▶ **Work task A**
Answer these questions about the text on ECG anonymisation:
(i) Which database supplied the normal ECG data?
(ii) Which wavelet was used in the evaluation process?
(iii) At what level is the wavelet packet transform applied in the study?
▶ **Work task B**
Reproduce word for word the passage of the text on ECG anonymisation that runs from "1. normal ECG" to "available [26, 27].".

▶ **Selected text**
_ _ _ _ _ _ _
Two types of electrocardiogram (ECG) signals were used to validate and investigate the performance and the effectiveness of the generalised ECG anonymisation framework. These signals are

  1. normal ECG signal for a healthy subject, and

  2. abnormal ECG signals for a patient with supraventricular arrhythmia and a patient with ventricular tachyarrhythmia.

The normal and abnormal ECG signals with different sampling frequencies were used in this chapter to study the robustness of the proposed anonymisation approach in concealing and smearing the ECG’s fiducial and non-fiducial features. The normal and abnormal ECG data were obtained from the PTB ECG database [26] and the MIT-BIH arrhythmia database [27], respectively. These databases are publically available [26, 27].

In the evaluation process in the latter sub-section, bior5.5 wavelet was used. Besides this type of mother wavelet resembling the shape of an ECG signal, it is widely used for speech, video and biomedical signals providing that bior5.5 inherited linear phase. Nevertheless, it should be noted that for ECG anonymisation in this chapter, mother wavelet will not impact the anonymisation result since the ECG signal will be constructed back to its original at the receiver side.

The security of the proposed scheme depends on the following parameters that are required at the receiver side:

  1. the encrypted security key which should be shared secretly,

  2. the reversible function that should be used to reconstruct the original ECG information from the anonymised ECG, and

  3. the type of transformation and the level of decomposition (wavelet packet transform at level 2 is used in this study).

An attacker with stolen key (i.e. able to decrypt the secure key) using brute force or any other method will require the knowledge of the reversible function and the level of decomposition. This information will be stored inside a patient/medical personnel PC and will not be transmitted under any circumstance. In this case, brute force attack is infeasible for the attack.

In the following sections, performance analysis using cross-correlation of normal and anonymised ECG signals, power spectral density of anonymised ECG signal and percentage residual difference (PRD) methods will be examined.

5.1. Performance evaluation over normal electrocardiogram

An electrocardiogram (ECG) signal has a well-defined P, QRS and T signature that is represented with each heartbeat. The P-wave arises from the depolarisation of the atrium. The QRS complex arises from depolarisation of the ventricles and T-wave arises from repolarisation of the ventricle muscles. The duration, shape and amplitude of these waves are considered as major features in time-domain analysis. Sometimes the time morphologies of these waves are similar.
_ _ _ _ _ _ _
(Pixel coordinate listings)
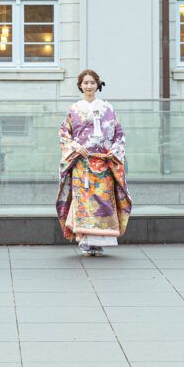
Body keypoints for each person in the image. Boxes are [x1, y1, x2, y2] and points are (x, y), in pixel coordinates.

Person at [56, 69, 132, 256]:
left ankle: (99, 242)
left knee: (103, 201)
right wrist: (75, 146)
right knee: (84, 202)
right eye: (85, 83)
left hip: (103, 163)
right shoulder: (74, 109)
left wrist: (112, 152)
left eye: (92, 82)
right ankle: (85, 240)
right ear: (80, 85)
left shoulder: (108, 108)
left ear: (98, 85)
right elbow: (64, 134)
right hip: (82, 163)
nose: (89, 86)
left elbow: (119, 134)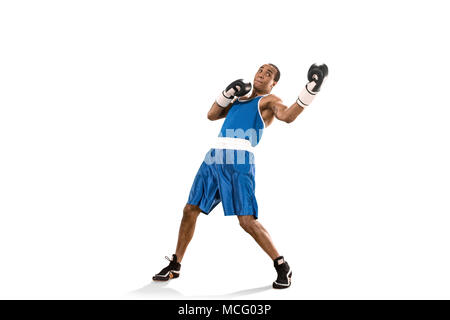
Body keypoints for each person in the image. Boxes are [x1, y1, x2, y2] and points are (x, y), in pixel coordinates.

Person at [153, 63, 328, 289]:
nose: (262, 75)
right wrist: (227, 94)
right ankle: (175, 264)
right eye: (260, 70)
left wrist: (311, 89)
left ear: (273, 83)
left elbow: (287, 116)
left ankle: (282, 265)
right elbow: (211, 114)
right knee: (190, 209)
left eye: (269, 74)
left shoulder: (268, 101)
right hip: (214, 158)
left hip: (240, 161)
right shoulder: (239, 100)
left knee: (246, 221)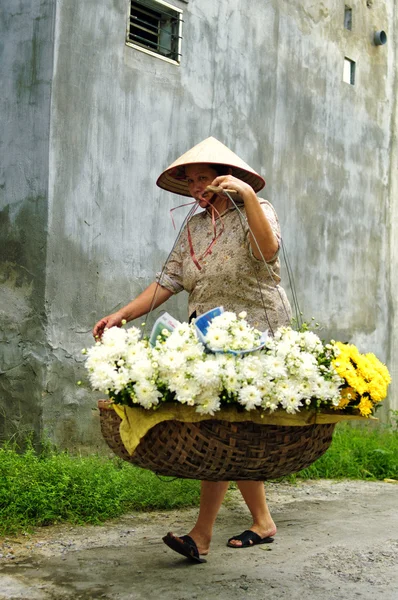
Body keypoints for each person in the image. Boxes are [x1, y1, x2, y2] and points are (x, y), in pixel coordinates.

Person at [93, 137, 292, 563]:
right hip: (207, 338)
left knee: (222, 430)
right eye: (193, 180)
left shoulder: (257, 209)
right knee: (224, 430)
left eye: (207, 177)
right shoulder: (195, 226)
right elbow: (167, 282)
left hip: (253, 334)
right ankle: (260, 522)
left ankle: (202, 536)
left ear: (229, 178)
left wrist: (248, 197)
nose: (200, 186)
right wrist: (120, 315)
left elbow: (269, 249)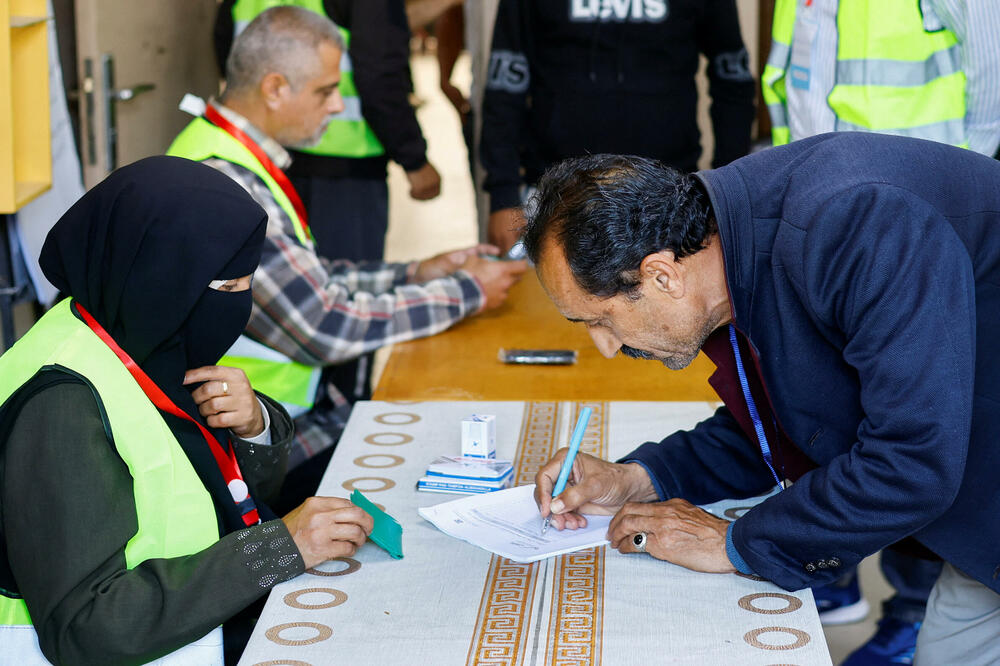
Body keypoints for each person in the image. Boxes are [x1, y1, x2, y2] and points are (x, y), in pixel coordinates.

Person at [523, 134, 1000, 665]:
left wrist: (736, 543)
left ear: (661, 274)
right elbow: (802, 416)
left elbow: (911, 462)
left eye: (601, 320)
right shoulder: (735, 235)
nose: (607, 347)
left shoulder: (856, 223)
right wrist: (642, 477)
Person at [0, 157, 374, 665]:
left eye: (246, 284)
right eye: (226, 289)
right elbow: (86, 627)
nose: (238, 308)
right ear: (161, 278)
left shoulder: (139, 334)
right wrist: (278, 548)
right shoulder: (60, 406)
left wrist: (253, 426)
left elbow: (216, 502)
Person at [169, 6, 527, 506]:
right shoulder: (228, 184)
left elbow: (309, 280)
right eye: (324, 91)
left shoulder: (234, 156)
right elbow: (325, 323)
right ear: (274, 88)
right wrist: (467, 291)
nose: (338, 106)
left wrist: (419, 271)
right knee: (427, 466)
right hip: (242, 446)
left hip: (268, 415)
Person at [762, 3, 1000, 661]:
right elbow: (784, 80)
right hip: (828, 223)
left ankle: (910, 610)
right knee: (859, 399)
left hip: (922, 218)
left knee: (930, 421)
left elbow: (991, 67)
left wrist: (954, 176)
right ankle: (838, 571)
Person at [480, 0, 756, 252]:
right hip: (556, 198)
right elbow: (504, 87)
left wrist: (724, 195)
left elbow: (733, 83)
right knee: (540, 306)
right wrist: (503, 196)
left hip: (668, 197)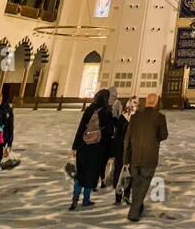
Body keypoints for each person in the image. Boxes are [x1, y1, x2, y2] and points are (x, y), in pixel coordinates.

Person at [123, 93, 168, 222]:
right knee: (143, 184)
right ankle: (134, 212)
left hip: (135, 156)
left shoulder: (135, 117)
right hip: (149, 156)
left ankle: (138, 206)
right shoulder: (160, 117)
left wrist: (126, 159)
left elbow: (127, 139)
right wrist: (154, 139)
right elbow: (164, 135)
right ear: (156, 102)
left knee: (137, 183)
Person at [70, 88, 112, 210]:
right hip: (96, 148)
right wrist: (109, 152)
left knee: (80, 173)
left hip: (83, 146)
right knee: (91, 174)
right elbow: (108, 134)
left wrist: (75, 146)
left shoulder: (89, 109)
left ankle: (75, 198)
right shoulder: (106, 111)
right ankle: (86, 199)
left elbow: (81, 128)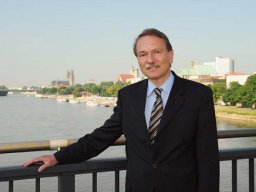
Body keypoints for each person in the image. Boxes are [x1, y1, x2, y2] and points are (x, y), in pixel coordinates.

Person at [23, 28, 219, 192]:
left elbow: (207, 156)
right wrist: (57, 157)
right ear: (138, 60)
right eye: (143, 54)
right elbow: (101, 137)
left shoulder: (199, 95)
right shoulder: (129, 96)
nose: (150, 60)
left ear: (171, 55)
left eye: (157, 52)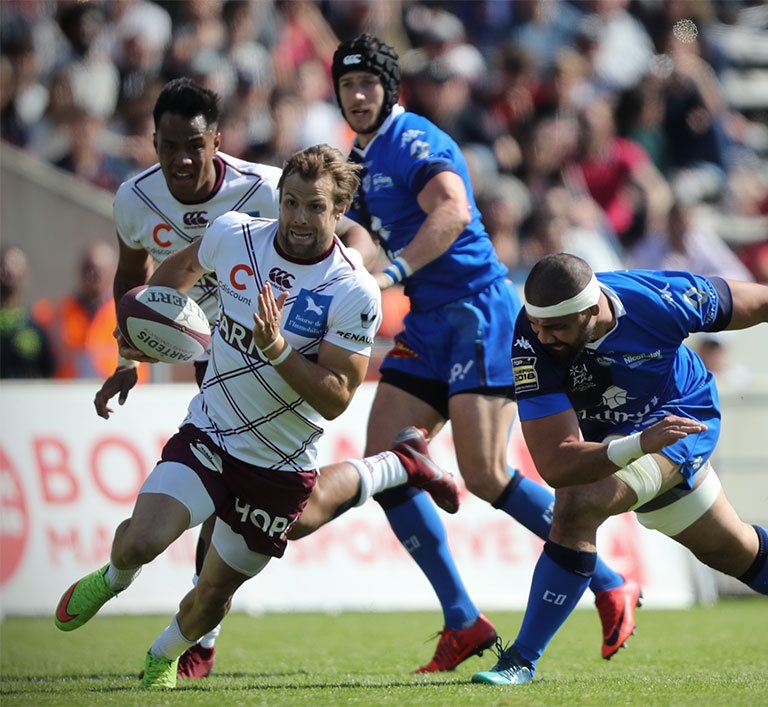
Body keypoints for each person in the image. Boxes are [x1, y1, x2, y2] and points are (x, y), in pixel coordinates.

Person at [290, 35, 639, 673]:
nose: (358, 95)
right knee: (387, 462)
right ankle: (463, 621)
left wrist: (390, 272)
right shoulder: (358, 160)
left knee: (485, 476)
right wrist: (339, 272)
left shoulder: (415, 139)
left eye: (369, 83)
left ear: (389, 89)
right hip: (428, 323)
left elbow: (451, 211)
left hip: (479, 311)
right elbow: (364, 235)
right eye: (348, 87)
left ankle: (610, 579)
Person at [53, 144, 458, 690]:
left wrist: (277, 350)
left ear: (339, 212)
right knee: (137, 542)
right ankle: (114, 577)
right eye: (290, 202)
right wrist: (146, 330)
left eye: (314, 207)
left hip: (280, 463)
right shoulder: (235, 234)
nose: (297, 218)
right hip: (212, 432)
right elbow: (184, 266)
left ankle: (162, 655)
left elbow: (338, 396)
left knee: (212, 596)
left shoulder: (352, 289)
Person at [472, 252, 768, 684]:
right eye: (537, 325)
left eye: (557, 329)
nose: (544, 338)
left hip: (682, 419)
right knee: (731, 549)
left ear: (592, 310)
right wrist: (637, 444)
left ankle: (521, 661)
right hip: (632, 436)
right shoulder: (532, 335)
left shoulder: (663, 299)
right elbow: (556, 461)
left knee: (578, 506)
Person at [90, 77, 286, 680]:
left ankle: (203, 628)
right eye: (168, 145)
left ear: (216, 142)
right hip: (203, 347)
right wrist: (129, 356)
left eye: (193, 146)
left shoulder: (266, 190)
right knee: (216, 491)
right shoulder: (133, 198)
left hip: (265, 350)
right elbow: (134, 279)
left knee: (249, 499)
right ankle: (181, 616)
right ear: (152, 142)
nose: (180, 159)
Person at [32, 240, 121, 380]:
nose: (92, 275)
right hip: (67, 393)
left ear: (112, 271)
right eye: (88, 268)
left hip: (115, 393)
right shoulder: (57, 312)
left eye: (99, 270)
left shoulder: (123, 313)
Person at [0, 245, 54, 378]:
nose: (8, 270)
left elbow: (48, 373)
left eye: (15, 264)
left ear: (26, 275)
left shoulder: (36, 326)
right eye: (3, 264)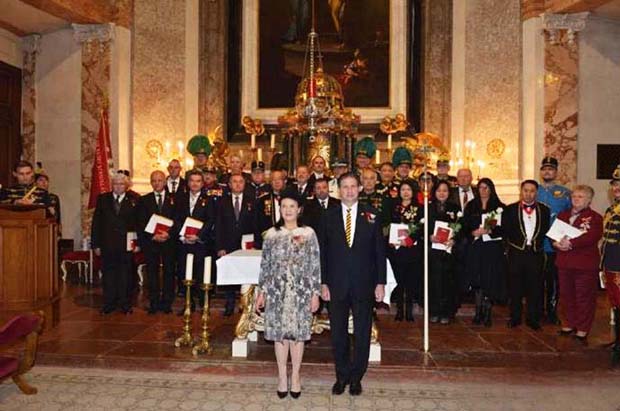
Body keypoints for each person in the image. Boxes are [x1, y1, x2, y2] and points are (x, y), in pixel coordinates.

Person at [320, 172, 386, 396]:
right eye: (344, 187)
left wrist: (380, 282)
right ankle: (341, 376)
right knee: (338, 333)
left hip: (364, 283)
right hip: (336, 284)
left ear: (359, 188)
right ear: (338, 190)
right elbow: (323, 253)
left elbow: (379, 252)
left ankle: (357, 376)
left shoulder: (372, 215)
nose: (349, 190)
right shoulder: (328, 216)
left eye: (352, 186)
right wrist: (323, 283)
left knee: (362, 332)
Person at [256, 189, 321, 399]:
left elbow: (315, 264)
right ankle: (282, 376)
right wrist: (262, 292)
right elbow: (265, 265)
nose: (288, 210)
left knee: (298, 335)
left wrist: (315, 293)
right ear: (279, 209)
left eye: (292, 206)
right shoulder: (271, 234)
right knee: (280, 335)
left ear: (299, 209)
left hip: (301, 292)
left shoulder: (309, 233)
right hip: (277, 292)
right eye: (284, 206)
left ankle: (296, 376)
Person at [554, 185, 603, 345]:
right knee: (566, 295)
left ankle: (582, 329)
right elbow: (554, 233)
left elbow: (592, 236)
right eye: (574, 196)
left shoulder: (595, 217)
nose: (576, 199)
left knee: (584, 297)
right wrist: (555, 243)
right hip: (564, 262)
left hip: (584, 264)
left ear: (589, 200)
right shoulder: (563, 215)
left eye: (580, 196)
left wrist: (570, 243)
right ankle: (568, 324)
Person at [503, 180, 551, 330]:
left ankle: (533, 318)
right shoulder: (510, 209)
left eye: (532, 191)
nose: (528, 194)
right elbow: (505, 231)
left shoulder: (545, 210)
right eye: (526, 190)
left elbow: (546, 230)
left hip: (535, 253)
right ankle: (515, 317)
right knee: (515, 287)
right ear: (521, 191)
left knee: (535, 287)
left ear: (536, 193)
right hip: (516, 253)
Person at [91, 172, 139, 314]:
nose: (118, 186)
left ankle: (125, 303)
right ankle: (109, 303)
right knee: (109, 275)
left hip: (126, 244)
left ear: (127, 186)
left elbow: (138, 224)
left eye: (121, 184)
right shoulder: (103, 199)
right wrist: (96, 244)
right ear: (112, 185)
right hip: (107, 244)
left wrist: (137, 243)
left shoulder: (134, 200)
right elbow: (96, 223)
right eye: (115, 184)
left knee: (126, 275)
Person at [462, 178, 507, 327]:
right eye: (481, 187)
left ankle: (487, 312)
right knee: (477, 279)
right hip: (476, 247)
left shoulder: (499, 207)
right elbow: (464, 227)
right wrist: (473, 233)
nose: (483, 190)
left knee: (490, 279)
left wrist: (491, 231)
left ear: (491, 189)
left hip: (492, 248)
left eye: (486, 188)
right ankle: (478, 311)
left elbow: (504, 229)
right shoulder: (471, 206)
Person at [173, 169, 214, 313]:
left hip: (200, 243)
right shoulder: (181, 198)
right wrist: (183, 235)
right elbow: (176, 218)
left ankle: (204, 304)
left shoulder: (208, 200)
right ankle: (188, 303)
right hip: (184, 243)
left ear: (202, 183)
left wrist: (198, 236)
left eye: (198, 181)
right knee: (185, 273)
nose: (195, 184)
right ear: (188, 183)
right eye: (192, 181)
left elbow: (210, 220)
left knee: (202, 273)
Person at [216, 174, 256, 316]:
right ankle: (229, 304)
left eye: (241, 182)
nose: (238, 184)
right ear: (229, 184)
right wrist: (220, 247)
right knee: (230, 275)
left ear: (245, 184)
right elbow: (218, 226)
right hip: (228, 244)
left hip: (246, 245)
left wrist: (255, 245)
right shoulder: (222, 202)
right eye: (235, 182)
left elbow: (255, 225)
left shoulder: (252, 201)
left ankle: (245, 304)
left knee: (246, 275)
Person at [538, 156, 571, 325]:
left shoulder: (565, 193)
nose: (547, 172)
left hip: (555, 245)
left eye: (550, 169)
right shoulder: (533, 190)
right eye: (544, 169)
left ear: (556, 172)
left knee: (553, 281)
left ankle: (551, 311)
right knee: (536, 279)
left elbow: (571, 217)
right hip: (536, 244)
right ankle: (536, 311)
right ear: (541, 172)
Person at [138, 171, 177, 314]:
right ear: (151, 183)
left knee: (169, 272)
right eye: (154, 180)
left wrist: (169, 233)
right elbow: (140, 222)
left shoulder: (174, 199)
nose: (157, 183)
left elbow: (178, 219)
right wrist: (152, 236)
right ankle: (154, 302)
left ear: (165, 182)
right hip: (151, 243)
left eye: (159, 180)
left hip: (169, 242)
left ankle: (167, 302)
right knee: (152, 273)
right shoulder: (144, 200)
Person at [427, 180, 461, 324]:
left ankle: (447, 312)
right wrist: (429, 236)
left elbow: (461, 227)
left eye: (445, 190)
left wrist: (454, 239)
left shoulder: (455, 208)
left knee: (448, 282)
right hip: (433, 251)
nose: (442, 193)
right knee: (434, 281)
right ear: (434, 192)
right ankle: (434, 311)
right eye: (439, 190)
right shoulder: (428, 207)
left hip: (448, 251)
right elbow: (423, 227)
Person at [388, 180, 422, 322]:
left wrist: (409, 239)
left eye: (408, 189)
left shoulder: (419, 208)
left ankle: (409, 311)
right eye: (403, 190)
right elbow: (388, 225)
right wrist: (390, 238)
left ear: (413, 191)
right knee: (399, 280)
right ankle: (399, 310)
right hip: (396, 249)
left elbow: (421, 227)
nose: (406, 192)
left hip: (412, 249)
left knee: (410, 280)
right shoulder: (393, 207)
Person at [601, 164, 620, 365]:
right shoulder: (611, 209)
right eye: (615, 184)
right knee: (616, 306)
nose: (616, 187)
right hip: (611, 266)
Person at [255, 170, 287, 249]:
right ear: (270, 182)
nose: (277, 182)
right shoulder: (262, 200)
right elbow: (258, 223)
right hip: (268, 240)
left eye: (279, 179)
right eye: (274, 180)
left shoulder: (290, 199)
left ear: (284, 181)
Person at [358, 167, 391, 234]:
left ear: (376, 180)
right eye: (365, 178)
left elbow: (387, 221)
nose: (369, 181)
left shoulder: (384, 199)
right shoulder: (355, 198)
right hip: (359, 233)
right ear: (361, 180)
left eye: (372, 178)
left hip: (379, 233)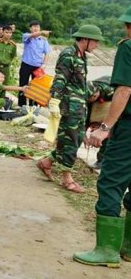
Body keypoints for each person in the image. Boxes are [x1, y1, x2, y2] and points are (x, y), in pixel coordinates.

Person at [73, 9, 131, 268]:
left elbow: (125, 89)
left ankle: (106, 250)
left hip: (129, 129)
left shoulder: (128, 48)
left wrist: (105, 127)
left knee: (110, 182)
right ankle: (128, 248)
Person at [35, 25, 103, 193]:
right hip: (69, 106)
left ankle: (47, 162)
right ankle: (67, 179)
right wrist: (54, 101)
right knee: (71, 141)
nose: (97, 45)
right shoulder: (69, 54)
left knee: (75, 138)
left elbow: (78, 83)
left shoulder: (81, 55)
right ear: (85, 39)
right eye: (95, 41)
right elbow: (60, 79)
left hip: (79, 106)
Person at [18, 21, 51, 108]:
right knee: (23, 84)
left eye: (37, 27)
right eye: (34, 27)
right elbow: (32, 36)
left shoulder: (43, 40)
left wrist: (44, 65)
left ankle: (34, 104)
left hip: (38, 66)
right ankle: (22, 104)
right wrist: (42, 32)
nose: (36, 28)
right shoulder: (27, 36)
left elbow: (47, 53)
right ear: (30, 28)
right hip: (26, 64)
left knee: (36, 86)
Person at [86, 77, 115, 169]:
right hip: (103, 106)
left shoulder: (110, 92)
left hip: (116, 108)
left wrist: (104, 126)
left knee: (107, 132)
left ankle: (102, 160)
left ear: (95, 95)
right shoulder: (86, 93)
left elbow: (119, 106)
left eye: (92, 97)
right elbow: (86, 113)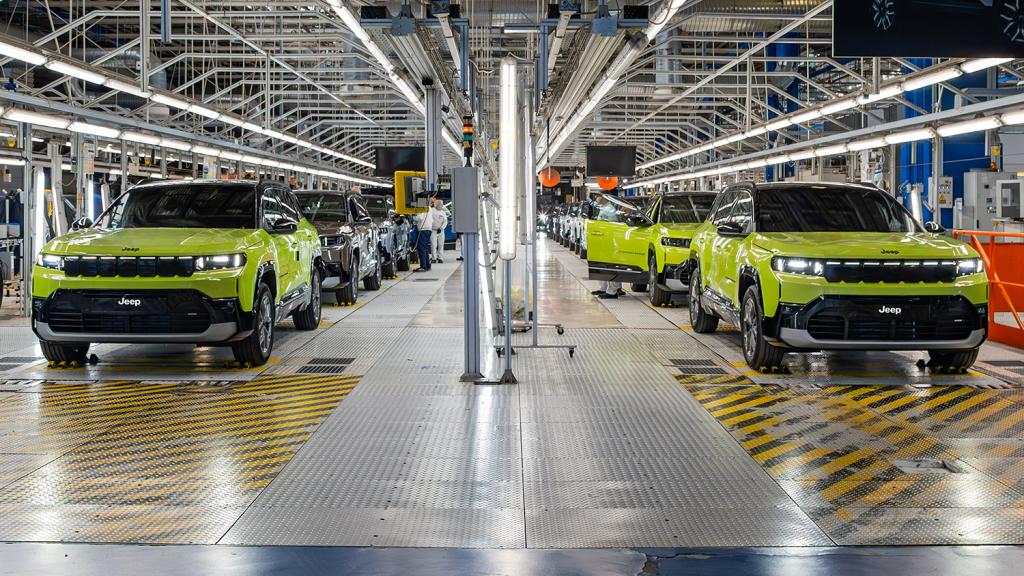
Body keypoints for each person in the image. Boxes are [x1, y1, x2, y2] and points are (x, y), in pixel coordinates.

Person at [589, 196, 625, 299]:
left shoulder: (610, 210)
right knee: (603, 265)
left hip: (609, 240)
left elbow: (612, 226)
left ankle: (613, 290)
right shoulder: (604, 207)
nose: (596, 199)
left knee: (610, 265)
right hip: (603, 239)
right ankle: (604, 288)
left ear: (604, 198)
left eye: (598, 197)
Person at [413, 206, 435, 272]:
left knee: (421, 248)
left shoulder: (422, 207)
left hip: (423, 229)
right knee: (425, 248)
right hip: (429, 229)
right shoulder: (429, 207)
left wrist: (413, 217)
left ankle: (423, 266)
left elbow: (420, 217)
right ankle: (427, 265)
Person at [430, 199, 449, 264]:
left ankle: (440, 258)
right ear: (436, 205)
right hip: (433, 230)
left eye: (442, 204)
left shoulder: (443, 212)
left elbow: (445, 221)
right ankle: (434, 258)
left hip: (441, 230)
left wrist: (441, 228)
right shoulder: (432, 210)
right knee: (433, 244)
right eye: (440, 204)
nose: (441, 205)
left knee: (441, 244)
_ _ _ _ _ _ _
▶ **Output A**
(i) The PTB ECG database
(ii) The bior5.5 wavelet
(iii) Level 2

▶ **Output B**
1. normal ECG signal for a healthy subject, and

  2. abnormal ECG signals for a patient with supraventricular arrhythmia and a patient with ventricular tachyarrhythmia.

The normal and abnormal ECG signals with different sampling frequencies were used in this chapter to study the robustness of the proposed anonymisation approach in concealing and smearing the ECG’s fiducial and non-fiducial features. The normal and abnormal ECG data were obtained from the PTB ECG database [26] and the MIT-BIH arrhythmia database [27], respectively. These databases are publically available [26, 27].